Wallace Booth

Personal information
- Nationality: British (Scottish)
- Born: c.1941 Aberdeen, Scotland
- Died: 2023

Sport
- Sport: Wrestling
- Event: Light-heavyweight
- Club: Milton WC, Edinburgh

Medal record
Men's freestyle wrestling
Representing Scotland
British Empire and Commonwealth Games
| Silver medal – second place | 1966 Kingston | Light-heavyweight |

= Wallace Booth =

Scottish wrestler (1941–2023)

Wallace Booth (1941–2023) was an international wrestler from Scotland who competed at the Commonwealth Games and won a silver medal.

== Biography ==
Booth was a member of a well-known Aberdeen sporting family. His brother Ashley Booth played football for St Johnstone and East Fife and another brother Sandy was a golfer.

Booth moved from Aberdeen to Lancashire and began wrestling in 1961, finishing runner-up in his first event at the Lancashire Championships. He then won the British light-heavyweight Championship. He became the British champion for the second time in April 1966 but this time at middleweight and was chosen as the captain of the Scottish wrestling team.

Booth represented the Scotland team at the 1966 British Empire and Commonwealth Games in Kingston, Jamaica, where he participated in 90kg light-heavyweight category, and won a silver medal.

Shortly after the Games, he won a silver medal at the 1966 Highland games.
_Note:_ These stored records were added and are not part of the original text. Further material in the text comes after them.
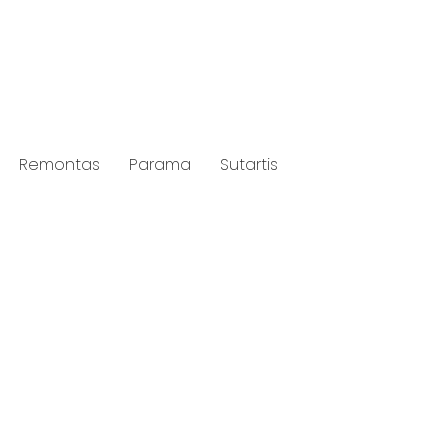
Remontas
Parama
Sutartis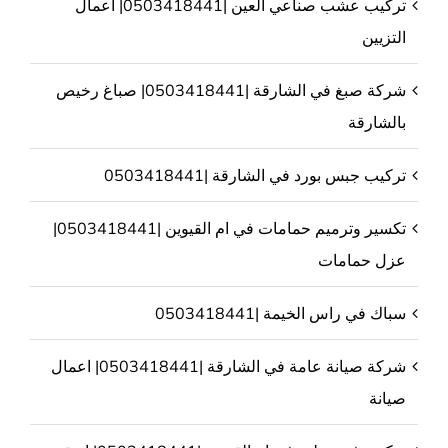
تركيب عشب صناعي العين |0503418441| أعمال
التزيين
شركة صبغ في الشارقة |0503418441| صباغ رخيص
بالشارقة
تركيب جبس بورد في الشارقة |0503418441
تكسير وترميم حمامات في ام القيوين |0503418441|
عزل حمامات
سباك في راس الخيمة |0503418441
شركة صيانة عامة في الشارقة |0503418441| اعمال
صيانة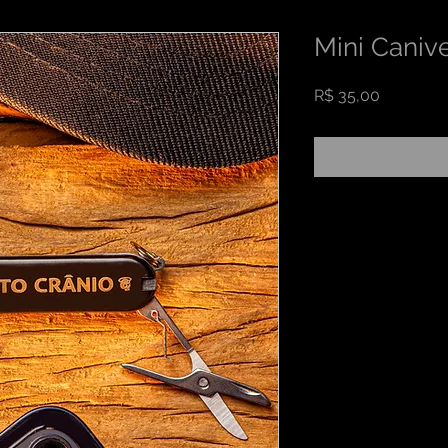
Mini Caniv
Preço
R$ 35,00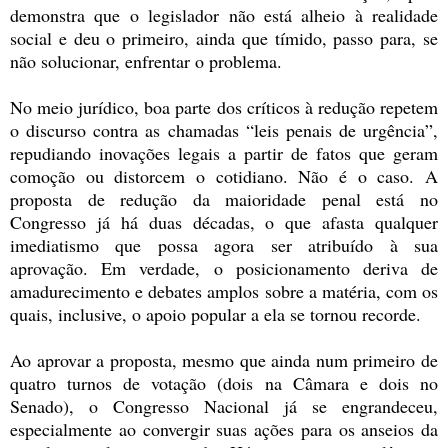
demonstra que o legislador não está alheio à realidade
social e deu o primeiro, ainda que tímido, passo para, se
não solucionar, enfrentar o problema.
No meio jurídico, boa parte dos críticos à redução repetem
o discurso contra as chamadas “leis penais de urgência”,
repudiando inovações legais a partir de fatos que geram
comoção ou distorcem o cotidiano. Não é o caso. A
proposta de redução da maioridade penal está no
Congresso já há duas décadas, o que afasta qualquer
imediatismo que possa agora ser atribuído à sua
aprovação. Em verdade, o posicionamento deriva de
amadurecimento e debates amplos sobre a matéria, com os
quais, inclusive, o apoio popular a ela se tornou recorde.
Ao aprovar a proposta, mesmo que ainda num primeiro de
quatro turnos de votação (dois na Câmara e dois no
Senado), o Congresso Nacional já se engrandeceu,
especialmente ao convergir suas ações para os anseios da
In 1967 he lived in Milnes Avenue in Leigh and represented the Bolton team.

In 1970 Booth, a printer by profession, was forced to withdraw from the heavyweight category during the 1970 British Commonwealth Games in Edinburgh because he failed a fitness test shortly before his first match.

Booth won four British titles in total at the British Wrestling Championships (1964, 1966, 1967 and 1969).